Extract provided:
'''

CORRESP

VIPER ENERGY PARTNERS LP

500 WEST TEXAS AVENUE, SUITE 1200

MIDLAND, TEXAS 79701

September 2, 2014

Mr. H. Roger Schwall

Assistant Director

U.S. Securities and Exchange Commission

Division of Corporation Finance

100 F Street, N.E. Mail Stop 4628

Washington, D.C. 20549-3561

 

Re: Viper Energy Partners LP
     Registration Statement on Form S-1
     Filed August 14, 2014
     File No. 333-198129

Dear Mr. Schwall:

Set forth below are the responses of Viper Energy Partners LP , a Delaware limited partnership (the “Company”, “we,” “us” or “our”), to the comments received from the staff of the Division of Corporation Finance (the “Staff”) of the U.S. Securities and Exchange Commission (the “Commission”) by letter dated August 28, 2014 with respect to our Registration Statement on Form S-1, File No. 333-198129, filed with the Commission on August 14, 2014 (the “Registration Statement). Concurrently with the submission of this letter, we are filing through EDGAR Amendment No. 1 to the Registration Statement (“Amendment No. 1”). For your convenience, three copies of this letter and three copies of Amendment No. 1 marked to show all changes made since the filing of the Registration Statement will be hand delivered to your offices.

For your convenience, each response is prefaced by the Staff’s corresponding comment in bold text. All references to page numbers and captions correspond to Amendment No. 1, unless otherwise indicated.

General

 

  1. Please file all exhibits, including the Form of Underwriting Agreement and the opinions of Akin Gump Strauss Hauer & Feld LLP. In addition, submit the interactive data files required by Item 601(b)(101) of Regulation S-K. Please understand that we will need adequate time to review these materials before effectiveness.

Response:

We acknowledge the Staff’s comment and have (i) filed with Amendment No. 1 the exhibits that are required to be filed, including the Form of Underwriting Agreement and the opinions of Akin Gump Strauss Hauer & Feld LLP, and (ii) submitted the interactive data files required by Item 601(b)(101) of Regulation S-K.

'''

Provided data:

'''

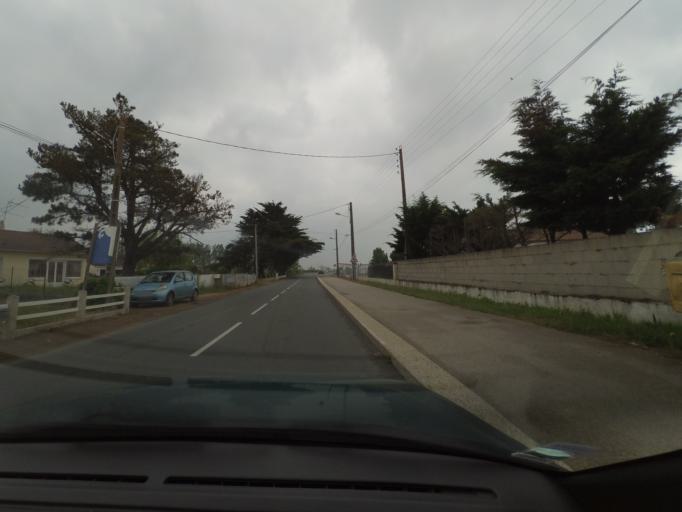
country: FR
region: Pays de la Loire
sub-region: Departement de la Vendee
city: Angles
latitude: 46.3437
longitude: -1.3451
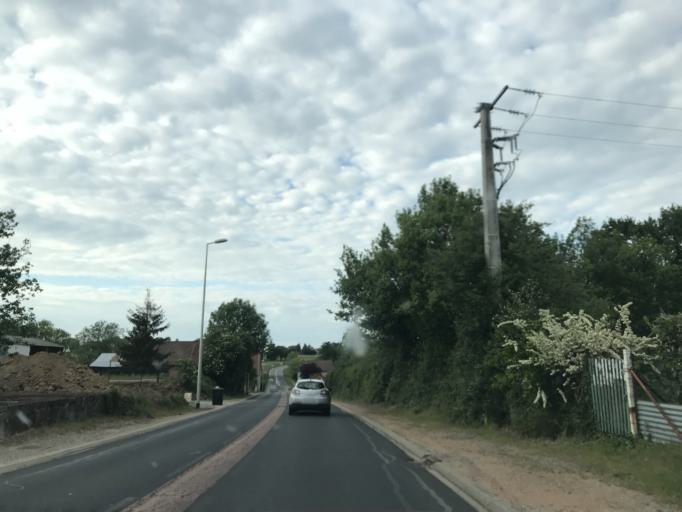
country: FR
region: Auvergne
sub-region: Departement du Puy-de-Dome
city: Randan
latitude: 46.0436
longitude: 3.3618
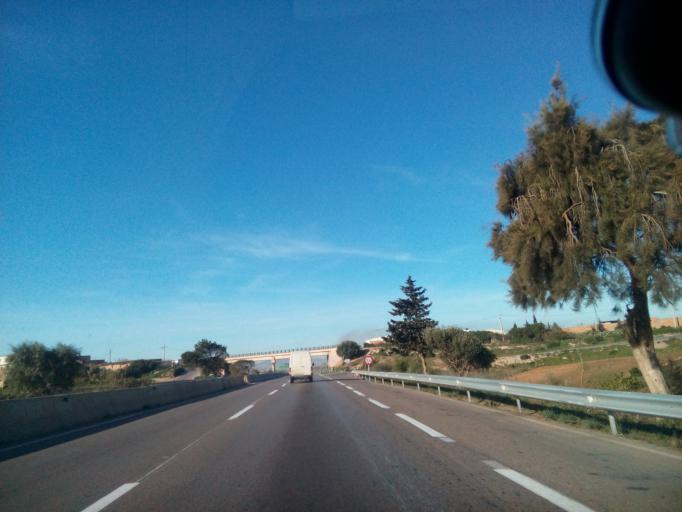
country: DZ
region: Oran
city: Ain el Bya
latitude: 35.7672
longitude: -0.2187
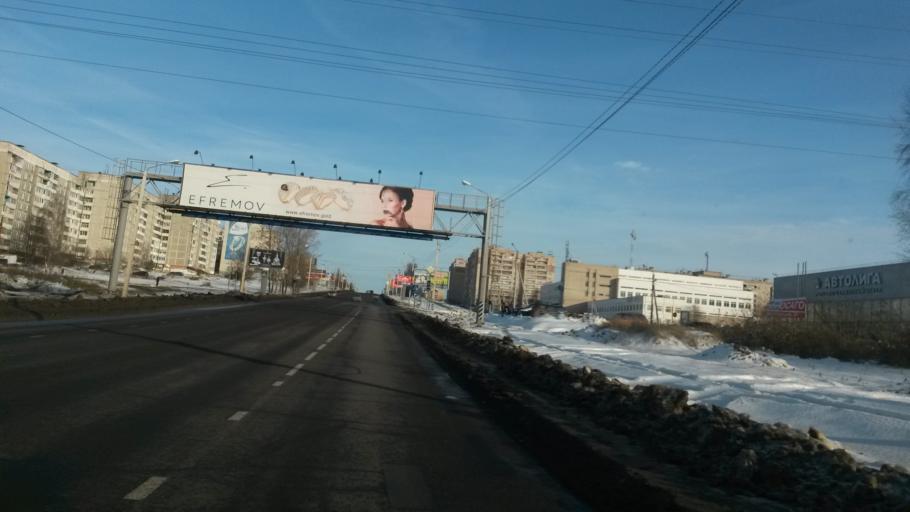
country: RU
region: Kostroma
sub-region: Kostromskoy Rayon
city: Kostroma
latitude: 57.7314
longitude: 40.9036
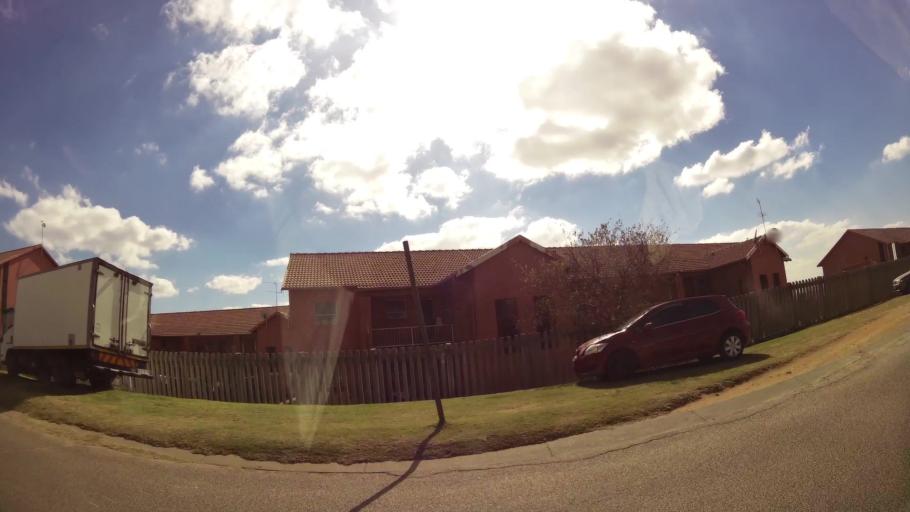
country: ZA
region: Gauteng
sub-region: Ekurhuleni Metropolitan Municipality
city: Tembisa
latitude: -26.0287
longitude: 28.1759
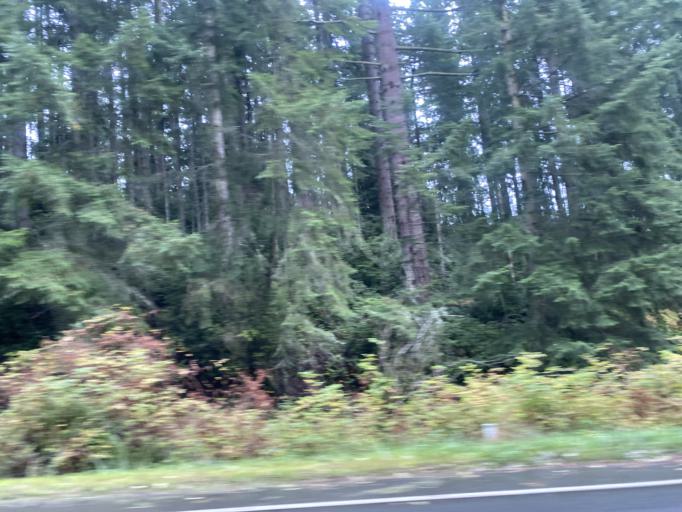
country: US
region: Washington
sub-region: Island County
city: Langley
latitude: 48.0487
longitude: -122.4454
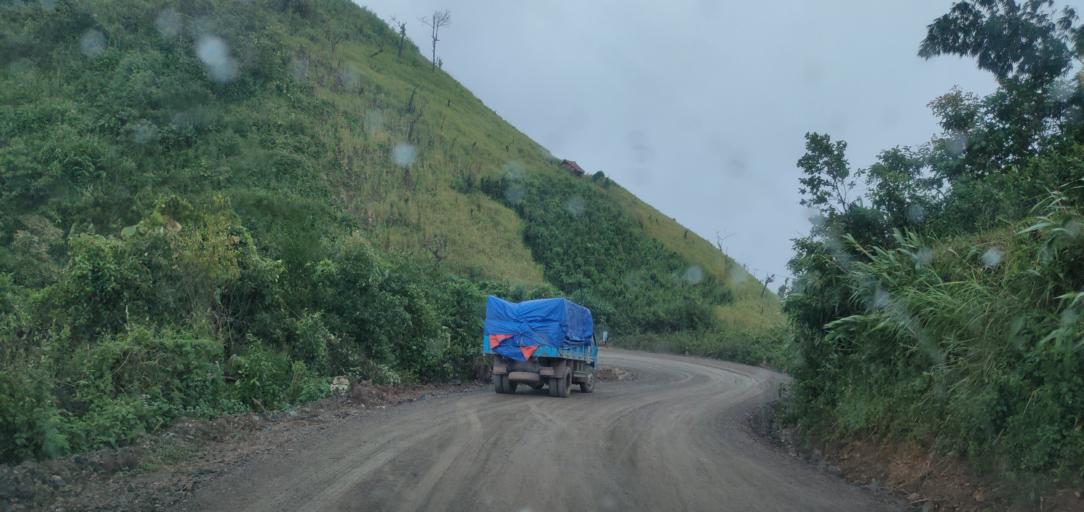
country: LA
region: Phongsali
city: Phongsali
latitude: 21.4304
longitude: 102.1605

'''

Complete the following:
1/ In the Viper Energy Partners letter, rewrite the passage from "1. Please file" to "materials before effectiveness.", replacing "adequate time" with "sufficient time".
2/ Answer these questions using the Viper Energy Partners letter:
(a) On what date was the Registration Statement on Form S-1 filed?
(b) What was the date of the Staff's letter containing the comments?
(c) How many copies of this letter will be hand delivered to the Staff's offices?
3/ Continue the Viper Energy Partners letter to the SEC after its last sentence.

Responses:
1/
1. Please file all exhibits, including the Form of Underwriting Agreement and the opinions of Akin Gump Strauss Hauer & Feld LLP. In addition, submit the interactive data files required by Item 601(b)(101) of Regulation S-K. Please understand that we will need sufficient time to review these materials before effectiveness.

2/
(a) August 14, 2014
(b) August 28, 2014
(c) Three

3/
The Partnership Agreement, page 109

Applicable Law; Forum, Venue and Jurisdiction, page 111

 

  2. We note you disclose that if a person brings certain claims, suits, actions or proceedings and “does not obtain a judgment on the merits that substantially achieves, in substance and amount, the full remedy sought, then such person shall be obligated to reimburse you and your affiliates for all fees, costs and expenses of every kind and description, including but not limited to all reasonably attorney’s fees and other litigation expenses, that the parties may incur in connection with such claim, suit, action or proceeding.” Please provide risk factor disclosure about the impact of this fee shifting provision on investors.

Response:

We acknowledge the Staff’s comment and have revised the risk factor on page 43 to address this request.

 

2


If you have any questions or comments concerning these responses, please contact the undersigned at (405) 463-6900 or Seth Molay of Akin Gump Strauss Hauer & Feld LLP at (214) 969-4780.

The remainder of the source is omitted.